Why does a linear line on a logscale vs. logscale plot imply an exponential relashionship? I've seen this type of plot many times in the context of exponential relationships (e.g., Bak's sandhill). If I increase the variable on the x-axis tenfold, and I get back a tenfold increase in y, isn't the relationship between y and x linear?

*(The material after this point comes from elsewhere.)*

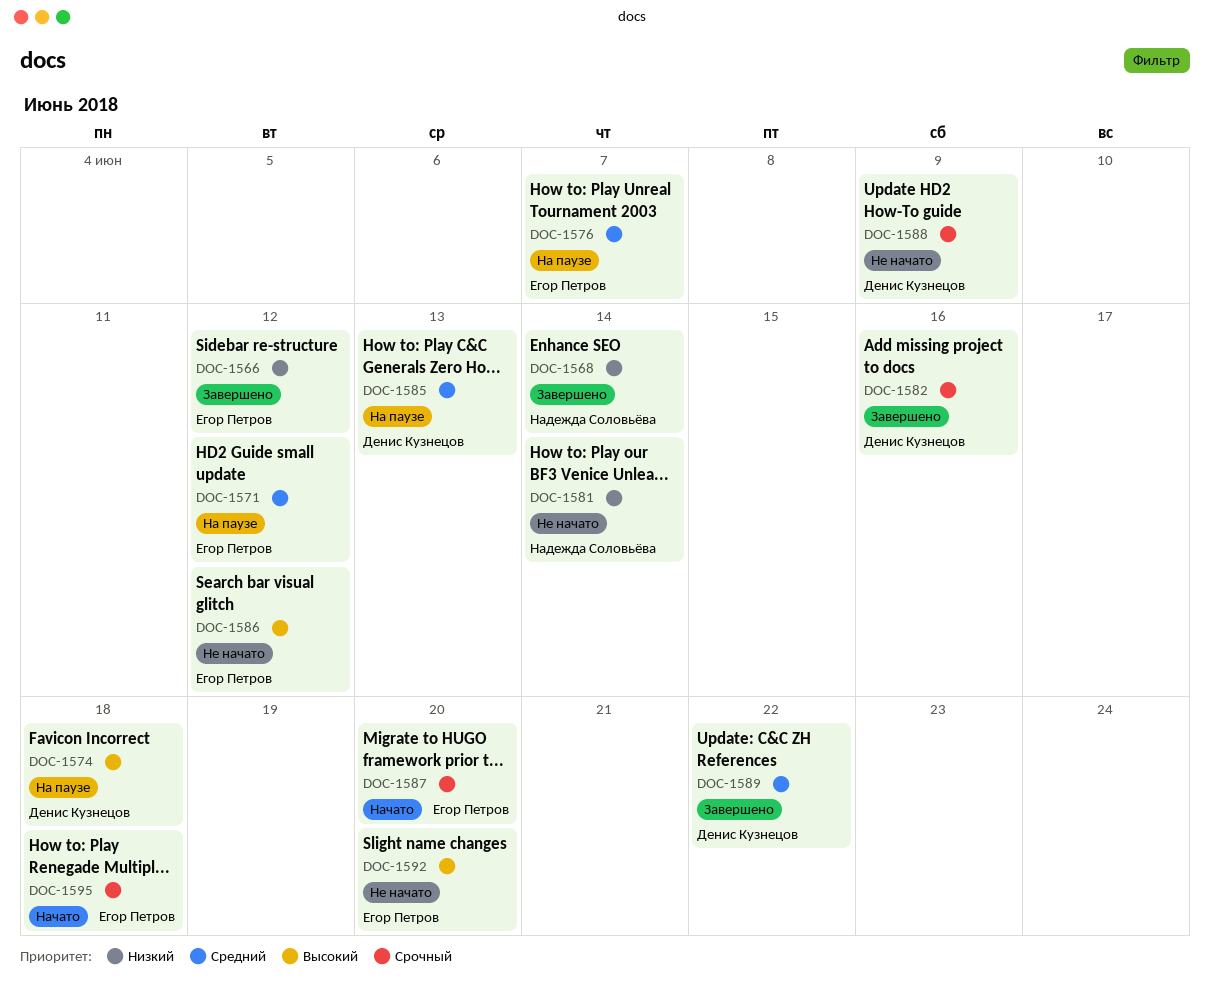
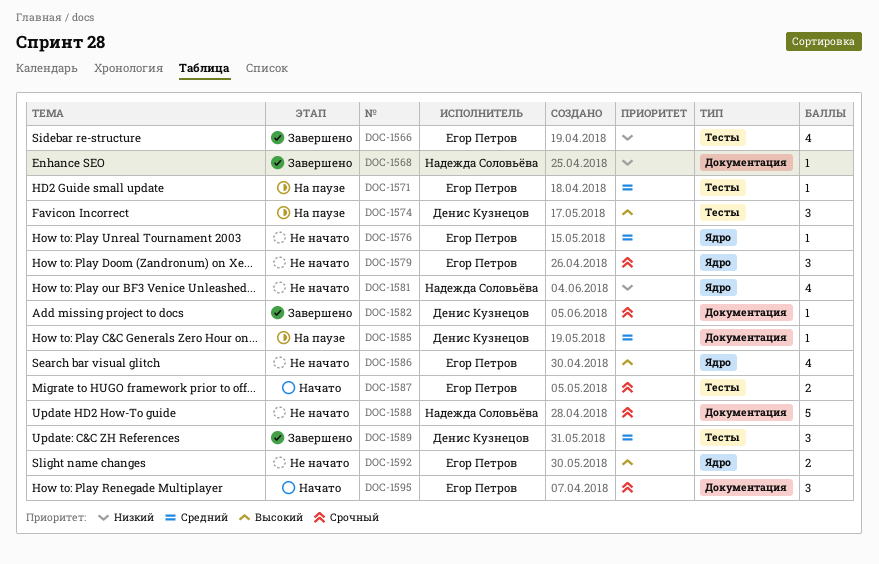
DOC-1576, status: На паузе -> Не начато
DOC-1579: none -> present
DOC-1588, owner: Денис Кузнецов -> Надежда Соловьёва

 A: A linear relation between the logarithm of $x$ and the logarithm of $y$ looks like this:
$$a\log(x) = b\log(y),$$
by properties of the logarithm one can rewrite this to
$$\log(x^a) = \log(y^b)$$
and thus
$$x^a = y^b$$
which is not a linear relation in general but rather a power relation (if that is the correct terminology).
A: A straight line in the $tx$-plane has the equation $t = mx + c$ where $m$ is the gradient and $c$ is the $t$-intercept. Let's say you're plotting time against distance, well, $\log t$ against $\log x$. You might have:
$$\log t = m\log x + c \, . $$
We can use each side of this equation as an exponent:
\begin{array}{ccc}
10^{\log t} &=& 10^{m\log x + c} \\
10^{\log t} &=& \left(10^{\log x}\right)^m \times 10^c \\
t &=& kx^m
\end{array}
In step two I used the two rules that $10^{ab} = (10^a)^b$ and $10^{a+b} = 10^a \times 10^b$. In step three I just relabelled the number $10^c$ as $k$. They are both fixed numbers and $k$ just looks neater. Hence:
$$\log t = m\log x + c \iff t = kx^m$$
You might have seen this written as $t \propto x^m$. That just ignores the constant $k$.